• [Instructions for the task]: Lines before the one containing "neck: (1244, 470)" are excluded; reproduce that line and all lines after it in the entries below, exactly.

--- START ---

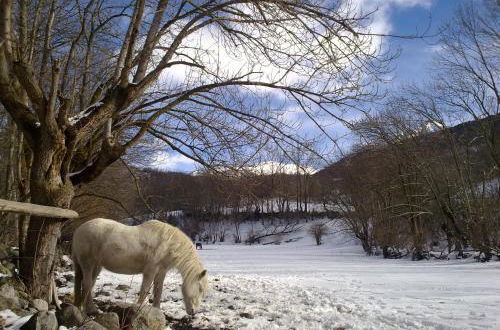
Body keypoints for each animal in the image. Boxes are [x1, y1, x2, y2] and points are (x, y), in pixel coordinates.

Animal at [71, 218, 208, 316]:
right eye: (200, 289)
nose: (194, 312)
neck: (168, 244)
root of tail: (78, 230)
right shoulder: (150, 271)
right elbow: (145, 290)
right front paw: (138, 310)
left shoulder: (161, 272)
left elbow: (158, 291)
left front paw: (157, 310)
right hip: (87, 264)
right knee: (87, 284)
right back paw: (87, 311)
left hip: (97, 266)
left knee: (90, 284)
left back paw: (88, 308)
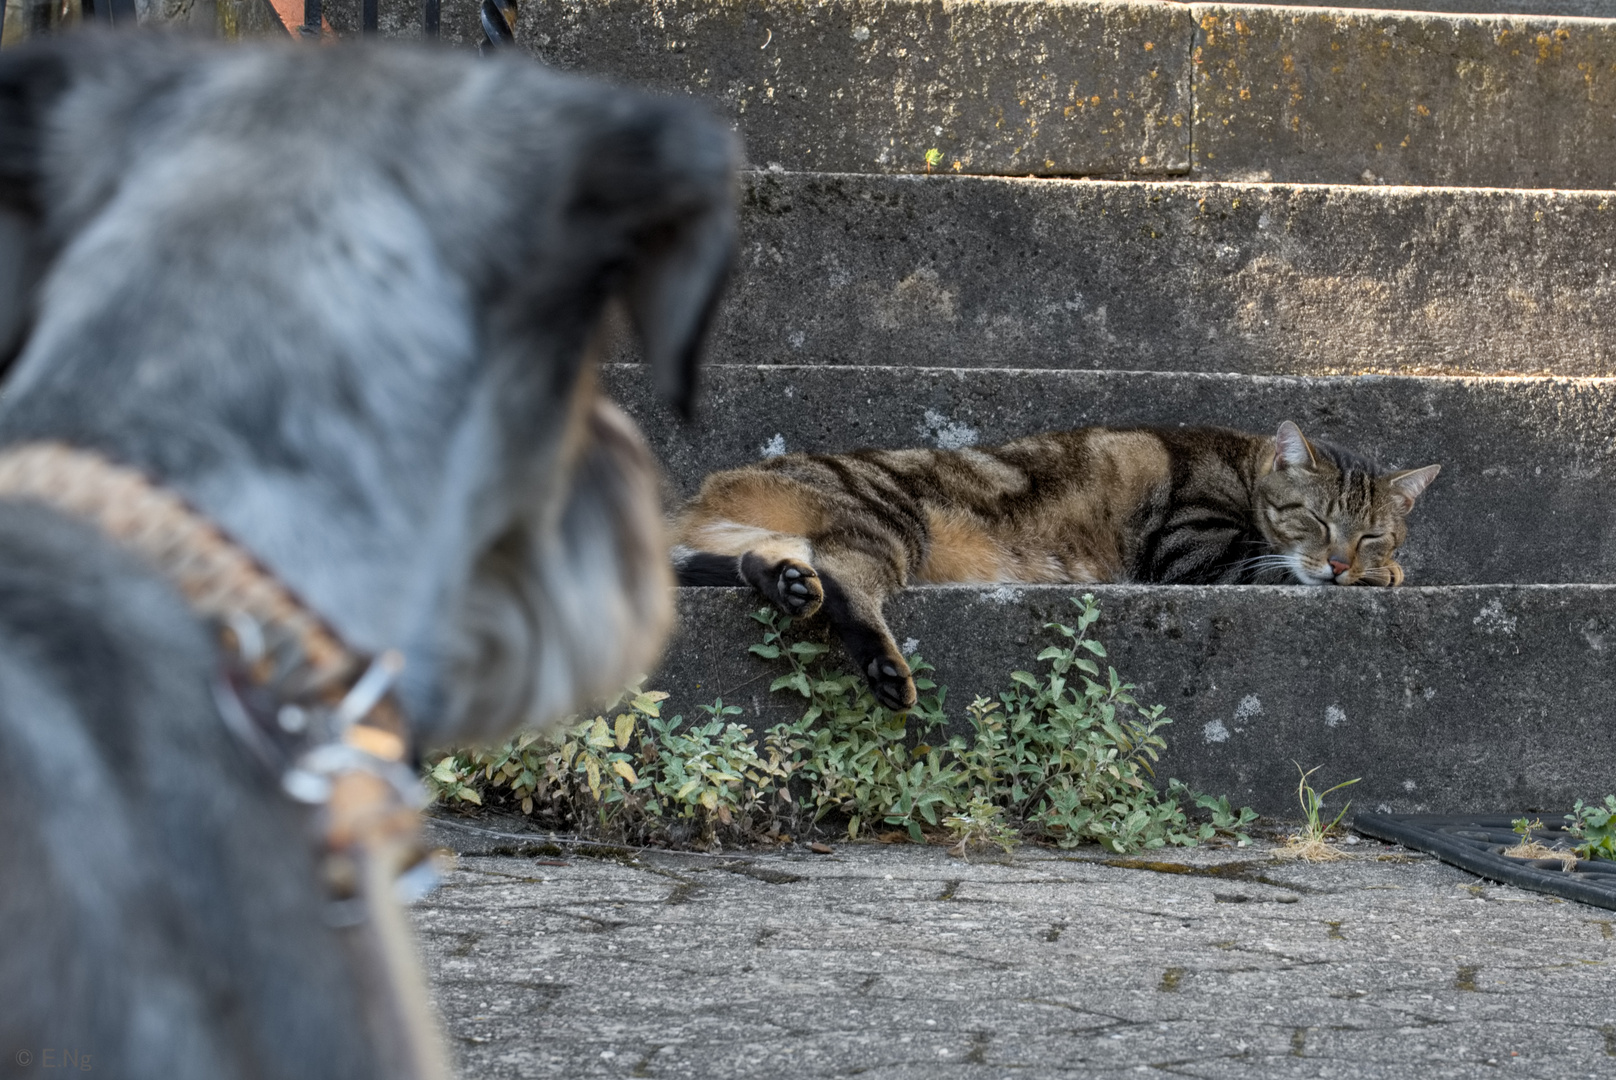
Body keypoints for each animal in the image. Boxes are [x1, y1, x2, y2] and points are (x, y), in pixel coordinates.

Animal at [669, 420, 1441, 708]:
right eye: (1315, 520)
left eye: (1372, 534)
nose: (1341, 564)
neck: (1244, 470)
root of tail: (708, 487)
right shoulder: (1198, 552)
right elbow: (1273, 566)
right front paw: (1387, 577)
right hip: (889, 521)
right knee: (847, 584)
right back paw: (885, 668)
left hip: (767, 538)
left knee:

--- END ---

• [Answer to this exercise]:
neck: (1244, 470)
root of tail: (708, 487)
right shoulder: (1198, 552)
right elbow: (1273, 566)
right front paw: (1387, 577)
right hip: (889, 521)
right knee: (847, 584)
right back paw: (885, 668)
left hip: (767, 538)
left knee:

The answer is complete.